# Kona Ute (2009 versus 2010)



## redbeans (Dec 15, 2005)

Hi,

After much consideration, I'm pretty much set on a Kona Ute. I'm trying to decide if I should get a 2009 or 2010. Both are available, and there is a slight discount on the 2009. I think I like the brown too. 

I'm wondering about the changes made between the models though. It looks like the 2010 added a center-stand (instead of a kick stand), a rear fender and a rear disc brake. Are there any other differences that I'm not aware of? Am I right about the center stand? Does anyone know if it is a big improvement over the kick stand? 
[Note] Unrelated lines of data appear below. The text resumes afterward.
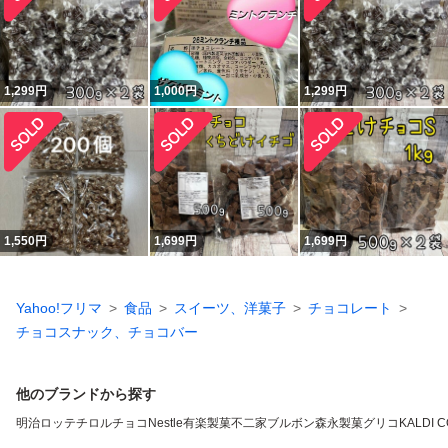
1,299
円
1,000
円
1,299
円
1,550
円
1,699
円
1,699
円
Yahoo!フリマ
食品
スイーツ、洋菓子
チョコレート
チョコスナック、チョコバー
他のブランドから探す
明治
ロッテ
チロルチョコ
Nestle
有楽製菓
不二家
ブルボン
森永製菓
グリコ
KALDI 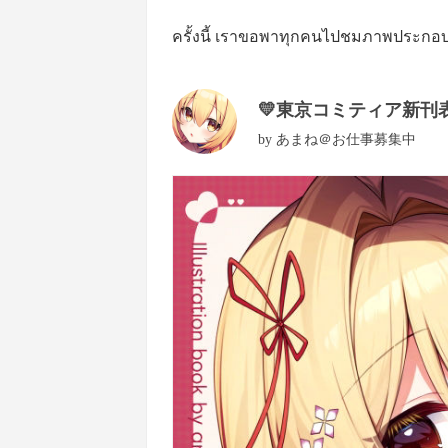
ครั้งนี้ เราขอพาทุกคนไปชมภาพประกอบธี
💛東京コミティア新刊表
by
あまね＠お仕事募集中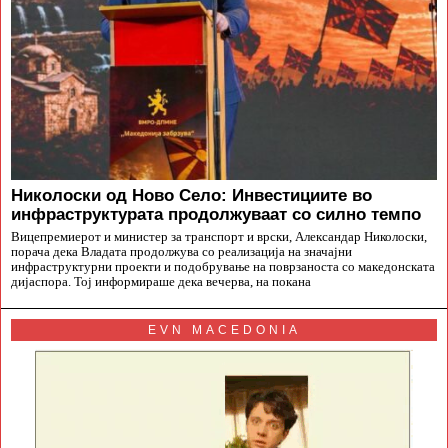
Николоски од Ново Село: Инвестициите во
инфраструктурата продолжуваат со силно темпо
Вицепремиерот и министер за транспорт и врски, Александар Николоски,
порача дека Владата продолжува со реализација на значајни
инфраструктурни проекти и подобрување на поврзаноста со македонската
дијаспора. Тој информираше дека вечерва, на покана
EVN MACEDONIA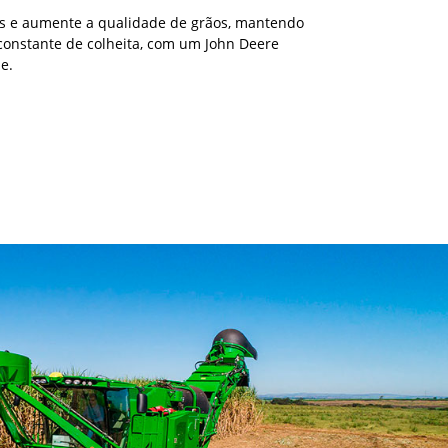
s e aumente a qualidade de grãos, mantendo
constante de colheita, com um John Deere
e.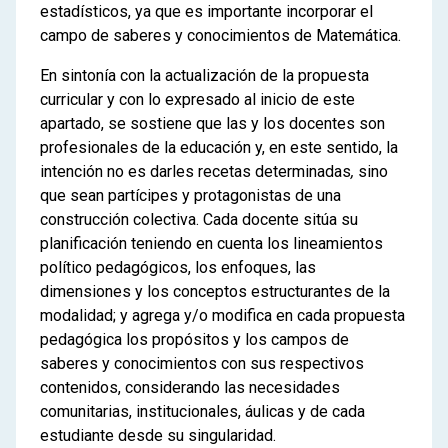
estadísticos, ya que es importante incorporar el
campo de saberes y conocimientos de Matemática.
En sintonía con la actualización de la propuesta
curricular y con lo expresado al inicio de este
apartado, se sostiene que las y los docentes son
profesionales de la educación y, en este sentido, la
intención no es darles recetas determinadas
,
sino
que sean partícipes y protagonistas de una
construcción colectiva. Cada docente sitúa su
planificación teniendo en cuenta los lineamientos
político pedagógicos, los enfoques, las
dimensiones y los conceptos estructurantes de la
modalidad; y agrega y/o modifica en cada propuesta
pedagógica los propósitos y los campos de
saberes y conocimientos con sus respectivos
contenidos, considerando las necesidades
comunitarias, institucionales, áulicas y de cada
estudiante desde su singularidad.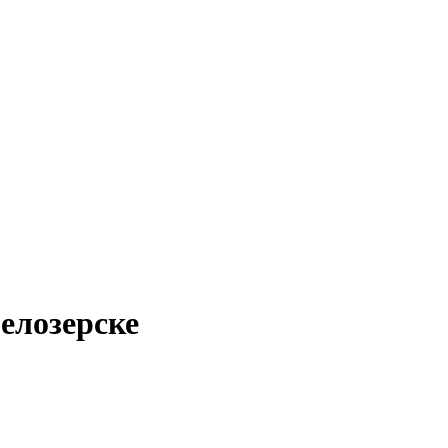
елозерске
I know that the Ute is not often discussed on here, but I'm hoping someone with some first-hand knowledge can help me out.

Thanks!


----------



## backcountryeti (May 21, 2004)

I think you are spot on with the 2010 model changes, Bicycle Times just did a write up on it. I have been looking at them myself!:thumbsup:


----------



## redbeans (Dec 15, 2005)

Actually, I've been looking more and more. I think I might have been wrong on the center stand. I've seen pictures on the web with 2009s that have center-stands. It looks like the rear fender and disc brake are indeed missing though.

Here's a pic:

__
https://flic.kr/p/3977052711

By the way, if you haven't seen it, there is a Flickr pool for the Ute with lots of pictures. You can see lots of interesting mods.

http://www.flickr.com/groups/[email protected]/pool/

I decided to pull the trigger on the 2009. I ordered it on Wednesday, and I should have it next week. I'll be able to answer my own post then.


----------



## 3eCheval (Apr 24, 2010)

The 2009 has a center stand. The 2010 indeed went with both disc brakes and an added fender. I have the 2009 edition and I have been extremely satisfied with it.
Good luck with your new bike!


----------